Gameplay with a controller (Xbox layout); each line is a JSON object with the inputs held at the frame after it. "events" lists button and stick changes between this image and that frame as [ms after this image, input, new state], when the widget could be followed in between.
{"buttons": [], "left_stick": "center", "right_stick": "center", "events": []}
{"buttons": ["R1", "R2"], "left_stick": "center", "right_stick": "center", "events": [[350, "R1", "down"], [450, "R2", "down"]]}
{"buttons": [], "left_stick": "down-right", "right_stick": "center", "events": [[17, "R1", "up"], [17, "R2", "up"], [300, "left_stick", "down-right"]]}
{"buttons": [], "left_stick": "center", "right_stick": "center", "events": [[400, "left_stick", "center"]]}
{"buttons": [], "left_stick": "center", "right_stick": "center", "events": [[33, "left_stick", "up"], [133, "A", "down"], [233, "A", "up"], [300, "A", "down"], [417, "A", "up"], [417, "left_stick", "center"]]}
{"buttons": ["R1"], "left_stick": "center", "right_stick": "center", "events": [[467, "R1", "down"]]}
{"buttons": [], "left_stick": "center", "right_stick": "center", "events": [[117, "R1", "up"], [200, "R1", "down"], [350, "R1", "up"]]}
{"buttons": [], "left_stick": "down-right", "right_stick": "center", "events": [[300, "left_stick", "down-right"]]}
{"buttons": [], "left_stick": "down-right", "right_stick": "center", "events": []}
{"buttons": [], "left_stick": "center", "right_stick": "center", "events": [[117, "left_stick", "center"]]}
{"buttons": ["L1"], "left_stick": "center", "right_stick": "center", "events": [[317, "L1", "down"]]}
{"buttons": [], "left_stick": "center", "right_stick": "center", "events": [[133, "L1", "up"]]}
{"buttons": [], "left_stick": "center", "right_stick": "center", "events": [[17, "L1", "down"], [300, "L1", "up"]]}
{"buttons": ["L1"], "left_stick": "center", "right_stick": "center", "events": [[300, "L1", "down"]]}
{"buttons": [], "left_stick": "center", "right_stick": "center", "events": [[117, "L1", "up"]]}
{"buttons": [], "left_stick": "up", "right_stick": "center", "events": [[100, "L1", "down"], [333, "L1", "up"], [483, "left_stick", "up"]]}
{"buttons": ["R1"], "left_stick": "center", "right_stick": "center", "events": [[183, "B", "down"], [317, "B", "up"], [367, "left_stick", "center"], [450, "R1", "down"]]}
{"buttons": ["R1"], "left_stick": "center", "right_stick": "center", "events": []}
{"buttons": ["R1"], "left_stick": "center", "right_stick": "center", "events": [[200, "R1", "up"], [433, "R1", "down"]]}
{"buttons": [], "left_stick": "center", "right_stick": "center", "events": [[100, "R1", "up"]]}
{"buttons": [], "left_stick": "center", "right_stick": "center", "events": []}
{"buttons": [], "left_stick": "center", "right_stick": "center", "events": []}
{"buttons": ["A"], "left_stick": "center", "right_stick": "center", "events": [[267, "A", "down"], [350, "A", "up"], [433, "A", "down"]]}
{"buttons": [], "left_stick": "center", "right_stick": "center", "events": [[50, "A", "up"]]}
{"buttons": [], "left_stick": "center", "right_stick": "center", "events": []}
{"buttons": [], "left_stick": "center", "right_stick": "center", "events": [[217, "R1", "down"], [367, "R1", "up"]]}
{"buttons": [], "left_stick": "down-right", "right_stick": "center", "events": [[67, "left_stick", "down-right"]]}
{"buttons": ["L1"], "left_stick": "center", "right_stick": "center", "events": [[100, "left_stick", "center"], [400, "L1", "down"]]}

• _WHAT THE TASK ASKS_
All entries are to be repeated exactly and completely.

• _THE ANSWER_
Gameplay with a controller (Xbox layout); each line is a JSON object with the inputs held at the frame after it. "events" lists button and stick changes between this image and that frame as [ms after this image, input, new state], when the widget could be followed in between.
{"buttons": [], "left_stick": "center", "right_stick": "center", "events": []}
{"buttons": ["R1", "R2"], "left_stick": "center", "right_stick": "center", "events": [[350, "R1", "down"], [450, "R2", "down"]]}
{"buttons": [], "left_stick": "down-right", "right_stick": "center", "events": [[17, "R1", "up"], [17, "R2", "up"], [300, "left_stick", "down-right"]]}
{"buttons": [], "left_stick": "center", "right_stick": "center", "events": [[400, "left_stick", "center"]]}
{"buttons": [], "left_stick": "center", "right_stick": "center", "events": [[33, "left_stick", "up"], [133, "A", "down"], [233, "A", "up"], [300, "A", "down"], [417, "A", "up"], [417, "left_stick", "center"]]}
{"buttons": ["R1"], "left_stick": "center", "right_stick": "center", "events": [[467, "R1", "down"]]}
{"buttons": [], "left_stick": "center", "right_stick": "center", "events": [[117, "R1", "up"], [200, "R1", "down"], [350, "R1", "up"]]}
{"buttons": [], "left_stick": "down-right", "right_stick": "center", "events": [[300, "left_stick", "down-right"]]}
{"buttons": [], "left_stick": "down-right", "right_stick": "center", "events": []}
{"buttons": [], "left_stick": "center", "right_stick": "center", "events": [[117, "left_stick", "center"]]}
{"buttons": ["L1"], "left_stick": "center", "right_stick": "center", "events": [[317, "L1", "down"]]}
{"buttons": [], "left_stick": "center", "right_stick": "center", "events": [[133, "L1", "up"]]}
{"buttons": [], "left_stick": "center", "right_stick": "center", "events": [[17, "L1", "down"], [300, "L1", "up"]]}
{"buttons": ["L1"], "left_stick": "center", "right_stick": "center", "events": [[300, "L1", "down"]]}
{"buttons": [], "left_stick": "center", "right_stick": "center", "events": [[117, "L1", "up"]]}
{"buttons": [], "left_stick": "up", "right_stick": "center", "events": [[100, "L1", "down"], [333, "L1", "up"], [483, "left_stick", "up"]]}
{"buttons": ["R1"], "left_stick": "center", "right_stick": "center", "events": [[183, "B", "down"], [317, "B", "up"], [367, "left_stick", "center"], [450, "R1", "down"]]}
{"buttons": ["R1"], "left_stick": "center", "right_stick": "center", "events": []}
{"buttons": ["R1"], "left_stick": "center", "right_stick": "center", "events": [[200, "R1", "up"], [433, "R1", "down"]]}
{"buttons": [], "left_stick": "center", "right_stick": "center", "events": [[100, "R1", "up"]]}
{"buttons": [], "left_stick": "center", "right_stick": "center", "events": []}
{"buttons": [], "left_stick": "center", "right_stick": "center", "events": []}
{"buttons": ["A"], "left_stick": "center", "right_stick": "center", "events": [[267, "A", "down"], [350, "A", "up"], [433, "A", "down"]]}
{"buttons": [], "left_stick": "center", "right_stick": "center", "events": [[50, "A", "up"]]}
{"buttons": [], "left_stick": "center", "right_stick": "center", "events": []}
{"buttons": [], "left_stick": "center", "right_stick": "center", "events": [[217, "R1", "down"], [367, "R1", "up"]]}
{"buttons": [], "left_stick": "down-right", "right_stick": "center", "events": [[67, "left_stick", "down-right"]]}
{"buttons": ["L1"], "left_stick": "center", "right_stick": "center", "events": [[100, "left_stick", "center"], [400, "L1", "down"]]}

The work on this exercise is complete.